Monday, February 6, 2012

Sharing in the Broken Bread

"And when He had taken some bread and given thanks, He broke it and gave it to them, saying, 'This is My body which is given for you; do this in remembrance of Me.'" - Luke 22:19 NASB
       As we partake of holy communion, the loaf of bread is blessed and broken, symbolizing Christ’s body being broken on the cross. He was broken and died that we may have life. Christ asks us to remember the sacrifice He made, but He wants us to do more than just remember it. He wants us to share in it.

       When we think of being called the body of Christ, we automatically envision that we are to be His hands and feet, performing His miracles and ministering to the lost. While this is true, we must remember what else happened to His Body. It is no coincidence that we are called the Body of Christ and that He symbolized His Body with a loaf of bread at the Last Supper.

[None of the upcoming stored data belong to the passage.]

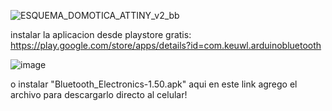 ![ESQUEMA_DOMOTICA_ATTINY_v2_bb](https://github.com/user-attachments/assets/7e337f07-4daf-4b96-8530-eaa0257e2687)

instalar la aplicacion desde playstore gratis:
https://play.google.com/store/apps/details?id=com.keuwl.arduinobluetooth

![image](https://github.com/user-attachments/assets/2b594804-b25d-406e-8a0a-28c069e396d4)


o instalar "Bluetooth_Electronics-1.50.apk" aqui en este link agrego el archivo para descargarlo directo al celular!
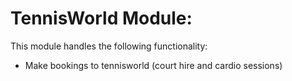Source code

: # TennisWorld Module:

This module handles the following functionality:

* Make bookings to tennisworld (court hire and cardio sessions)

"Beloved, do not be surprised at the fiery ordeal among you, which comes upon you for your testing, as though some strange thing were happening to you; but to the degree that you share the sufferings of Christ, keep on rejoicing, so that also at the revelation of His glory you may rejoice with exultation." - 1 Peter 4:12-13 NASB
       The act of holy communion is part of our duty to remember the sacrifice Jesus made for us, but it is also more than just a remembrance. It is symbolic of the commitment that we make to share in the suffering of our Savior, but what does that really mean? Of course, it doesn’t mean that we should go buy some wooden posts and hang ourselves from crosses, but what must we do in order to share in His sacrifice? The answer can be found within the symbolism of the bread.
       What is a single grain of wheat worth? By itself, it can feed no one. If it is ground under the pressure of the millstone and mixed with other ground grains, however, it can be baked into a loaf of bread and can provide nourishment for those who receive it. The grinding of the millstone is the purification process that God works in us through the ministry of the Holy Spirit. He uses our trials and tests to provide the pressure necessary to change us and make us into a material that He can work with.
        Once we have been through the grinding pressure of trials, He mixes us with the perfect blend of other grains who have been similarly ground, transforming us into the body of Christ, which is the bread of life. Yet, even then, our suffering with Christ is not over. Were we left whole, we could only feed a small boy. In Christ’s hands, we can be broken to feed the multitudes.
              He broke His own body and poured out His own blood for us while we were still wallowing in the mire of our sins. While we despised and rejected Him, He called out to the Father to forgive us for we truly did not know what we were doing. In like kind, He expects us to share in His suffering by laying down our lives that others may be saved through the glorification of His gospel of life! Lord, help us remember the cross and help our weakness! Help us to be faithful as You are faithful. Amen.